Bobby thrashed weakly beneath Frank’s grip, his eyes wide with terror, his breath hot and wet against Frank’s palm.


"Muffled... I don't..." Bobby sputtered.


"Name the grades, Bobby," Frank commanded, his voice a low, gravelly whisper that brooked no argument. He was using the physical grounding technique his old salvage master, Chief Silas Vance, had taught him to break a diver’s underwater panic. "Focus on the metal. Name three structural steel grades. Now."


Bobby’s eyes darted to the massive vertical I-beam beside them. His breathing began to slow, his mind forced to engage with the familiar, logical parameters of his trade.


"A... A36," Bobby whispered against Frank’s hand. "A514... high-yield. A572... columbium-vanadium."


"Good," Frank said, slowly releasing his hand from Bobby’s mouth but keeping his arm clamped over the boy’s chest to keep him still. "The metal doesn't care about the storm, and it doesn't care about the men with guns. It holds the load because it’s built to tolerances. We are going to do the same. We are going to hold our tolerances."


Bobby nodded slowly, his breathing finally stabilizing into a shaky but controlled rhythm. "What do we do now, Frank? The foreman is gone. We don't have the codes."

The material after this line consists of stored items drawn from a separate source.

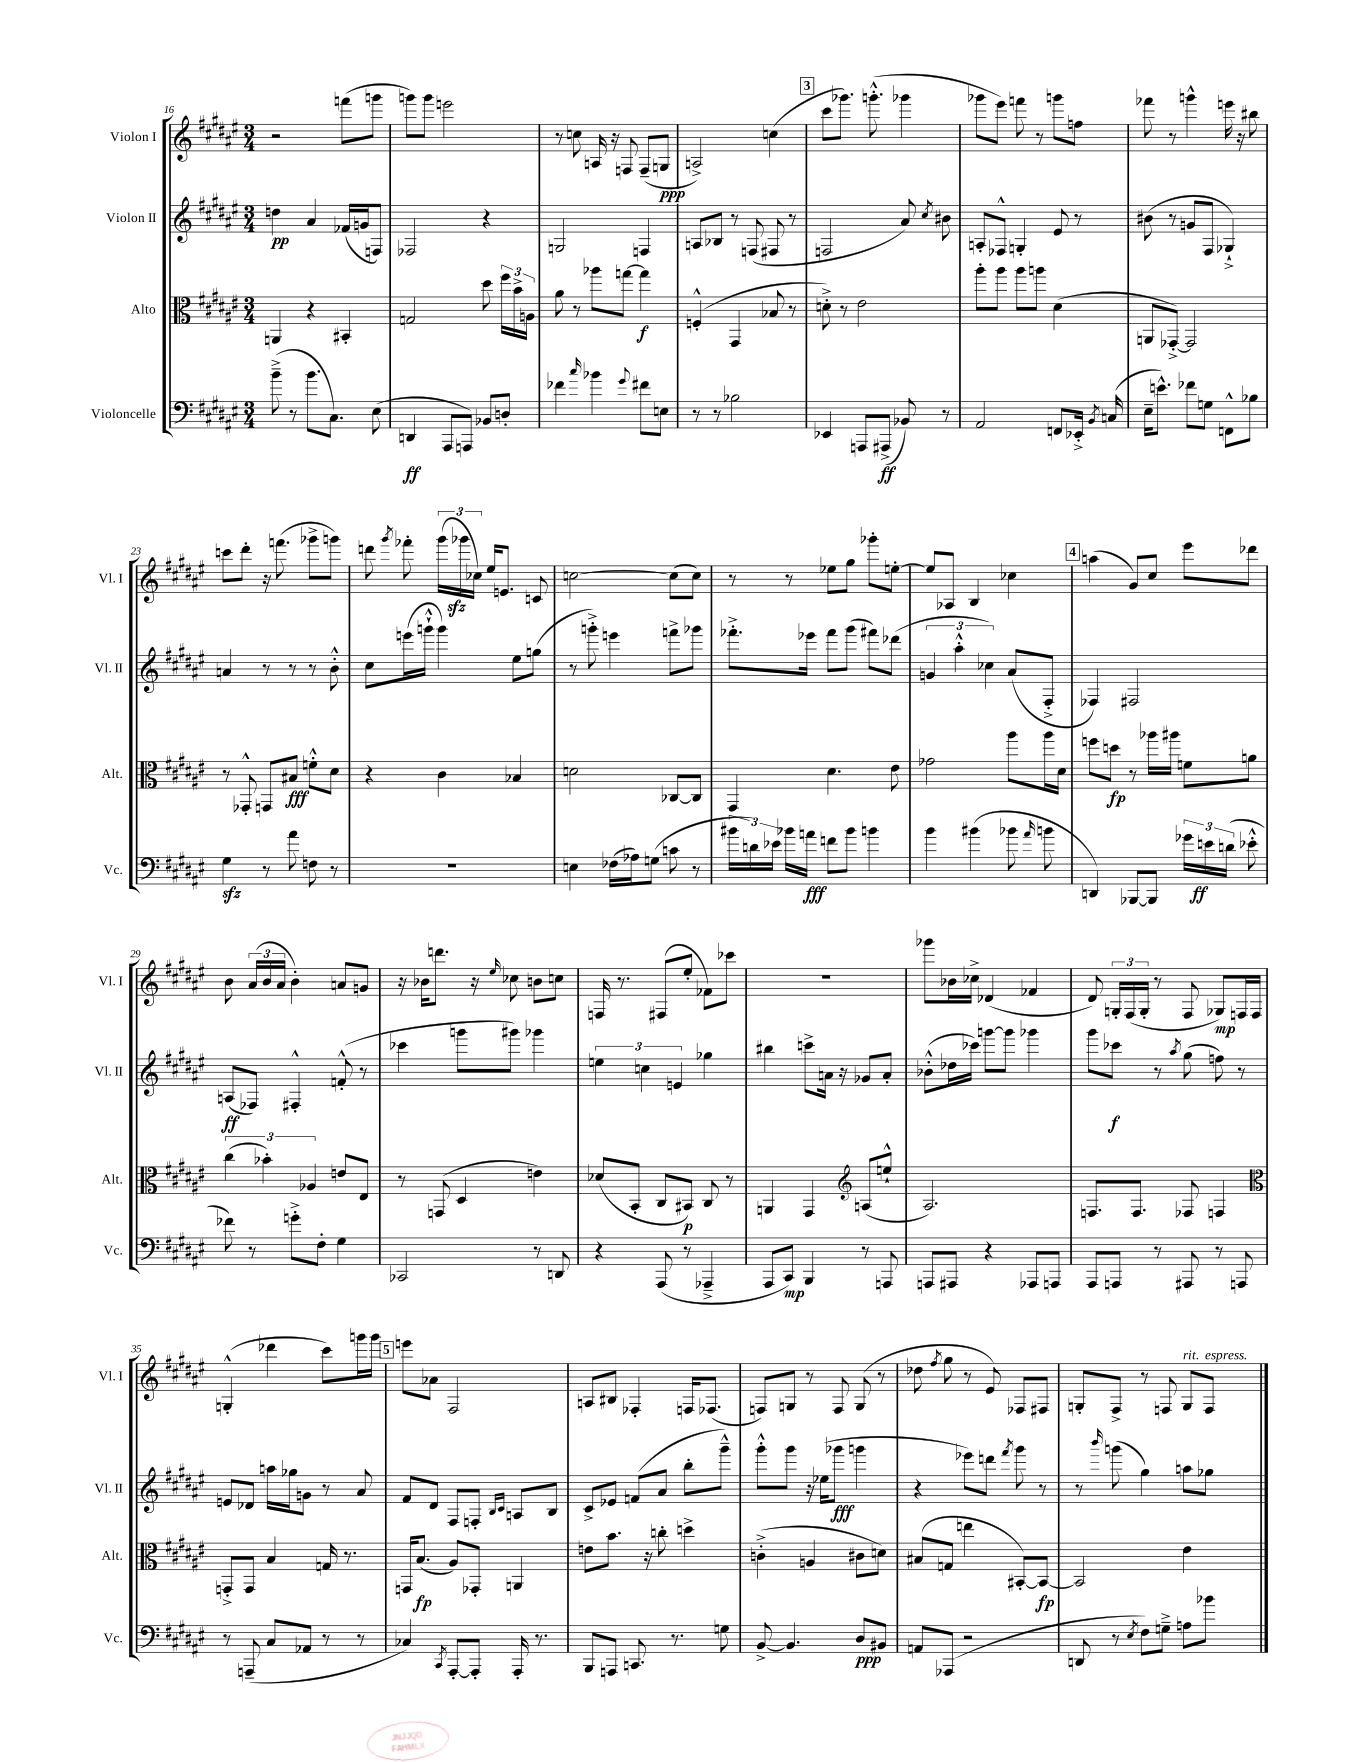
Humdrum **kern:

**kern	**kern	**kern	**kern
*staff4	*staff3	*staff2	*staff1
*clefF4	*clefC3	*clefG2	*clefG2
*k[f#c#g#d#a#e#]	*k[f#c#g#d#a#e#]	*k[f#c#g#d#a#e#]	*k[f#c#g#d#a#e#]
*M3/4	*M3/4	*M3/4	*M3/4
(8b~^	4AA	4dd	2r
8r	.	.	.
8.b	4r	4a#	.
8.C#)	.	.	.
.	4BB#'	(16f-	(8fff
.	.	16g	.
(8E#	.	8F)	8ggg
=	=	=	=
4DD	2G	2F-	8ggg)
.	.	.	8ggg
8AAA#	.	.	2eee
8AAA)	.	.	.
8BB-	8dd#	4r	.
8D'	24ff#	.	.
.	24b^	.	.
.	24A	.	.
=	=	=	=
4f-	8a#	2G	8r
.	8r	.	8cc
16qqcc#	.	.	.
4b-	8aa-	.	16A
.	.	.	16r
.	[8gg	.	8F
8qqg#	.	.	.
8f#	4gg]	4F	(8F~
8E	.	.	8G
=	=	=	=
8r	(4F'^^	8A	2A^)
8r	.	8B-	.
2B-	4GG#	8r	.
.	.	(8F	.
.	8B-	8F#	(4cc
.	8r	8r	.
=	=	=	=
4EE-	8d'^)	2F	8ccc#
.	8r	.	8.ggg-)
8AAA	2e#	.	.
.	.	.	(8.ggg'^^
(8AAA#^	.	.	.
8BB-)	.	8a#)	4ggg-
.	.	8qcc#	.
8r	.	8b#	.
=	=	=	=
2AA#	8aa#'	8A'	8ggg-
.	8aa#	8F-^^	8eee#)
.	8aa#	4G'	8fff
.	8aa	.	8r
8FF	(4d#	8e#	8ggg
16EE-'^	.	8r	8ff
8qBB	.	.	.
(16C	.	.	.
=	=	=	=
16E#~	8AA	(8b#	8fff-
8.e^^)	.	.	.
.	[8GG-'^)	8r	8r
8f-	2GG-]	8g	4ggg^^
8G	.	8F#	.
8FF^^	.	4G-`^)	16eee
.	.	.	16r
8B-	.	.	8bb#
=	=	=	=
4G#	8r	4a	8ccc
.	8GG-'^^	.	8ddd#'
8r	8GG	8r	16r
.	.	.	(8.fff
8a#	8B#	8r	.
8F	8f'^^	8r	8ggg-^
8r	8d#	8b'^^	8ggg)
=	=	=	=
2.r	4r	8cc#	8ddd
.	.	.	8qggg#
.	.	(16eee	8fff-'
.	.	16ggg`^^	.
.	4c#	4ggg)	(24ggg#
.	.	.	24ggg-
.	.	.	24cc-)
.	.	.	16ee#
.	.	.	8.e
.	4B-	8ee#	.
.	.	(8gg	8c
=	=	=	=
4E	2d	8r	[2cc
.	.	8ggg'^)	.
(16F-	.	4eee	.
16A-)	.	.	.
(8G	.	.	.
8c	[8C-	8fff^	(8cc]
8r	8C-]	8ggg-	8cc)
=	=	=	=
24b#	4GG#	8.fff-'^	8r
24d)	.	.	.
24e-	.	.	.
16b-	.	.	8r
16a	.	16eee-	.
8f	4.d#	8fff-	8ee-
8b-	.	(8ggg#	8gg#
4b	.	8fff#)	8ggg-'
.	8e#	(8ddd-	[8ee'
=	=	=	=
4b	2g-	6g	8ee]
.	.	.	8A-
.	.	6aa#'^^	.
(4b#	.	.	4B
.	.	6cc-)	.
8b-	8aa#	(8a#	4cc-
16qqa#	.	.	.
8b	16aa#	8F#'^	.
.	16d#	.	.
=	=	=	=
4DD)	8ff	4F-)	(4aa
.	8dd	.	.
[8BBB-	8r	2F#	8g#)
8BBB-]	16aa-	.	8cc#
.	16aa#	.	.
24g-	8f	.	8eee#
24e	.	.	.
(24d	.	.	.
8e-'^^	8a	.	8ddd-
=	=	=	=
8f-)	(6cc#	(8A	8b
8r	.	8F-)	(24a#
.	6b-')	.	24b
.	.	.	24a#
8g'^	.	4F#'^^	4b')
.	6A-	.	.
8F#'	.	.	.
4G#	8e	(8f'^^	8a
.	8E#	8r	8g
=	=	=	=
2CC-	8r	4ccc-	16r
.	.	.	16b-
.	(8GG	.	8.ddd
.	4D#	8ggg	.
.	.	.	16r
.	.	.	16qqee#
.	.	8ggg#)	8cc-
8r	4e)	4ggg-	8b
8DD	.	.	8cc
=	=	=	=
4r	(8d-	6ee	16F
.	.	.	8.r
.	8BB'	.	.
.	.	6cc	.
(8AAA#	8C#	.	(8F#
.	.	6e	.
8r	8BB#)	.	8ee#'
4AAA-~^	8C#	4gg-	8f-)
.	8r	.	8ccc-
=	=	=	=
8AAA#	4AA	4bb#	2.r
8CC#)	.	.	.
4BBB	4GG#	8ccc^	.
.	.	16a	.
.	.	16r	.
*	*clefG2	*	*
8r	(8A	8g-	.
8AAA	8ee`^^	8a'	.
=	=	=	=
8AAA	2.A#)	(8b-'^^	8ggg-
8AAA#	.	16dd-	16b-
.	.	16ccc-)	16cc-^
4r	.	[8ggg	(4d-
.	.	8ggg]	.
8AAA-	.	4ggg-	4f-
8AAA	.	.	.
=	=	=	=
8AAA#	8.F	8ggg#	8d#)
8AAA	.	8ccc-	24G'
.	.	.	(24F#
.	8.F	.	.
.	.	.	24G'
8r	.	8r	8r
.	.	8qaa#	.
8AAA#	8F-	(8gg#	8F#
8r	4F	8ff)	8G-)
8AAA	.	8r	16F
.	.	.	16F
=	=	=	=
*	*clefC3	*	*
8r	8GG'^	8e	(4G'^^
(8AAA~	8GG	8d-	.
8C#	4B	16aa	4ddd-
.	.	16gg-	.
8AA-	.	8g	.
8r	16G	8r	8ccc#)
.	8.r	.	.
8r	.	8a#	16ggg
.	.	.	16ggg
=	=	=	=
4C-)	16GG	8f#	8eee
.	(8.B	.	.
.	.	8d#	8a-
8qCC#	.	.	.
[8AAA#'	8A#)	8F#	2F#
8AAA#']	8GG-'	8F'	.
.	.	16qqB	.
.	.	16qqc#	.
16AAA#'	4AA	8A	.
8.r	.	.	.
.	.	8B	.
=	=	=	=
8BBB	8e	8c#^	8A
8AAA	8.b	8e-	8B#
8.CC	.	(8f	4F-'
.	16r	.	.
.	8cc'	8a#	.
8.r	.	.	.
.	4dd^	8bb'	16F
.	.	.	(8.F-
8G	.	8ggg#~^^)	.
=	=	=	=
[8BB^	(4c'^	8ggg#'^^	8F)
4.BB]	.	8ggg#	8G
.	4A	16r	8r
.	.	(16ee-	.
.	.	8ggg-	8F
8D#	8c#	4ggg	(8G
8BB#	8d)	.	8r
=	=	=	=
8AA	(8B#	4r	8dd-
.	.	.	8qff#
(8AAA-	8G	.	8gg#
2r	4ee	8eee-)	8r
.	.	8ddd	8e#)
.	.	8qfff#	.
.	[8BB#')	8ggg#	8F-
.	8BB#_	8r	8F#
=	=	=	=
8DD	2BB#]	8r	8G'
.	.	16qqbbb	.
8r	.	(8ggg	8F#^
8qE#	.	.	.
8F#)	.	4gg#)	8r
8G~^	.	.	8F
8A	4e#	8aa	8G
8b-	.	8gg-	8F
==	==	==	==
*-	*-	*-	*-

Frank looked back through the window. In the courtyard below, Lieutenant Vance was already turning away from Donald’s body. He raised his tactical radio to his face mask, his voice echoing up through the administrative building’s external speaker system as the security lines patched his transmission through.


"The foreman didn't have the keycard," Vance’s voice boomed across the empty, snow-swept yard, cold and final. "The old bastard hid the master override codes somewhere in the shops. Sweep the fabrication bays. Eliminate any remaining night-shift workers. Leave no witnesses."


Below them, the heavy doors of the administrative building slid open, and three fresh mercenary fireteams deployed into the snow, their high-intensity spotlights cutting through the white-out as they headed directly toward the entrances of the fabrication bays.


Frank pulled Bobby back from the window, his mind locking down onto a singular, cold calculation. The evasion was over. The mercenaries were turning the shipyard into a hunting ground, and the only way to keep his crew alive was to turn the very machines they used to build ships into weapons of war.


"They’re coming for the bays," Frank whispered, his voice as hard as the three-inch steel hull section they had been welding. "We need to reach the tool crib before they secure the lower levels. We’re going to need a lot more than a welding torch to survive this night."


Behind them, the high-powered spotlights of the advance sweep team cut through the frosted windows of Fabrication Bay 4, the bright white beams sweeping across the high rafters and illuminating the iron tracks of the gantry cranes just inches from their boots.